Geez. Break out the Geritol.
Field Day 1961. The mighty Rock Creek ARA, W3RCN. Myself, KN3OAE; my buddy
Avery, KN3NKD (W3AVE); both 16 years old, both also with Technician licenses,
are to be the 15 CW crew. Another Novice joins us, 12 year old Robbie Wachtel
(now W6RPT). 75W, crystal controlled; dipole; 24 hours; 13 QSOs.
The Club had some kind of VHF rig at the cook shack so you could work the Club
station with your own call (even Technicians). I think it was legit back then.
That August, Avery and I ride with my Dad's carpool to downtown DC, walk to the
FCC office to take the General test. Robbie shows up too! What a coincidence!
What a day! We all passed!!!
Field Day '62. Avery and I, just graduated from High School, are back on 15 CW
for W3RCN. I can't remember if Rob was there. Two new friends, younger, but
licensed longer than us, join us. VFO (maybe Avery's Heath VF-1); 3-el
homebrew beam (!!!!) on a push-up mast; 24 hours; 130 QSOs. What an
improvement!
(For one of those FD's -- I think it was the second one -- Avery and I built a
CQ wheel. sparky-sparky spark-spark-p-spark...)

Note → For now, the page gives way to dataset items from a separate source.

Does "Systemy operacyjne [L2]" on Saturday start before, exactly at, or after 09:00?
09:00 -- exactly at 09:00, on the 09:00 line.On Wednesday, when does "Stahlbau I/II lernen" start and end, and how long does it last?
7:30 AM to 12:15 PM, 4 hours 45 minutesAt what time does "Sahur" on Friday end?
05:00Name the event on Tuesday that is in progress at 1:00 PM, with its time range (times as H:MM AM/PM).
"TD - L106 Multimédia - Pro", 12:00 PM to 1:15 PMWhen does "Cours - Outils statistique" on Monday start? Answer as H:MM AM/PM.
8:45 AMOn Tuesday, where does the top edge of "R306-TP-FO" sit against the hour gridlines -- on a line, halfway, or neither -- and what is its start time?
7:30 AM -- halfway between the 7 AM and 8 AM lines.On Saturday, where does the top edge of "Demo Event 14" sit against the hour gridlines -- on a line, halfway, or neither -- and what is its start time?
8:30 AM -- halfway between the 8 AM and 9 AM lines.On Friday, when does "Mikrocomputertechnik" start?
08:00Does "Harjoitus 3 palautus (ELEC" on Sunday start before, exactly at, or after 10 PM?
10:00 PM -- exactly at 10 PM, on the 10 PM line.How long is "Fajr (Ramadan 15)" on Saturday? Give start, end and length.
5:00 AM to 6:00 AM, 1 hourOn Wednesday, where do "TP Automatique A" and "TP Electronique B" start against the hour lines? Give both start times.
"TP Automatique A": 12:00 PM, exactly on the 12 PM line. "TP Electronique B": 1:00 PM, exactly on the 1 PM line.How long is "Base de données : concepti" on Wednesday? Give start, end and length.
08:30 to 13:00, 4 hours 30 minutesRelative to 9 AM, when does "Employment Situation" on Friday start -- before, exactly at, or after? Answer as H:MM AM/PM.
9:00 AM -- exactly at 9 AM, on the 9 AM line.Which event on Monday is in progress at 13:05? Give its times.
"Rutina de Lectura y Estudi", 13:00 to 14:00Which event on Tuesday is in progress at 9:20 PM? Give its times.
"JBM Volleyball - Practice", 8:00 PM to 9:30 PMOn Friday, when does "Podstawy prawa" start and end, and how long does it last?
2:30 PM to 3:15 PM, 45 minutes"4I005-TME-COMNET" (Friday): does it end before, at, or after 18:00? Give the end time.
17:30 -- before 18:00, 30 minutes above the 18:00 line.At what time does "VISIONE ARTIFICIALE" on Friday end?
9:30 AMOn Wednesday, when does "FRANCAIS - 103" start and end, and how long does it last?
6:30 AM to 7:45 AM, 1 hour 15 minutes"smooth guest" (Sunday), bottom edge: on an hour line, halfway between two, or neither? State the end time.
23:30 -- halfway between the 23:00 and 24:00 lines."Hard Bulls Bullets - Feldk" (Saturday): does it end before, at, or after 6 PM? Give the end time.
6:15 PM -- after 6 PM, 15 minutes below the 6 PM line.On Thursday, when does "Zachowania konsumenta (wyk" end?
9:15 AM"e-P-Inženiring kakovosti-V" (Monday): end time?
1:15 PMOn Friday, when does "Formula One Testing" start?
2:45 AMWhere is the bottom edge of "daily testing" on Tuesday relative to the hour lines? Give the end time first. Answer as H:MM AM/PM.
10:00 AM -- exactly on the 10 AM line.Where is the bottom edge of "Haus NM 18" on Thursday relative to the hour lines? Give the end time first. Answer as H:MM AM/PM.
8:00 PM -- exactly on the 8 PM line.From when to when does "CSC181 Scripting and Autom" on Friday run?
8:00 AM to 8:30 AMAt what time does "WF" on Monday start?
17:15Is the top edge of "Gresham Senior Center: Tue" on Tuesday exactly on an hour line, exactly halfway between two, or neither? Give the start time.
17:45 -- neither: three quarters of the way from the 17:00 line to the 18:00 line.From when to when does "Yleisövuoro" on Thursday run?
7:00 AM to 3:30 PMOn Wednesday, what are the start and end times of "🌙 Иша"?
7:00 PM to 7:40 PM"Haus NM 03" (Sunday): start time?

My first "real" contest was the 1962(?) Delaware QSO Party; you can imagine how
many QSOs a one-band non-Del station made. After that, off to W1MX, where I
came under the guidance of, inter alia, K4BVD, K4RID, and the aura of W4YHD and
K2KIR. (And where, as I have mentioned, I got us DQ'd from the 1963 ARRL DX
CW.)
So, other than more reminiscing, what's the point of all this? I'm somewhere
in the middle of the age cohort here, but I'll bet none of us considers
ourselves old. There's only about one month until SS CW. (I hear that there
is some kind of 'fone DX test before then.) All right! Let's go!!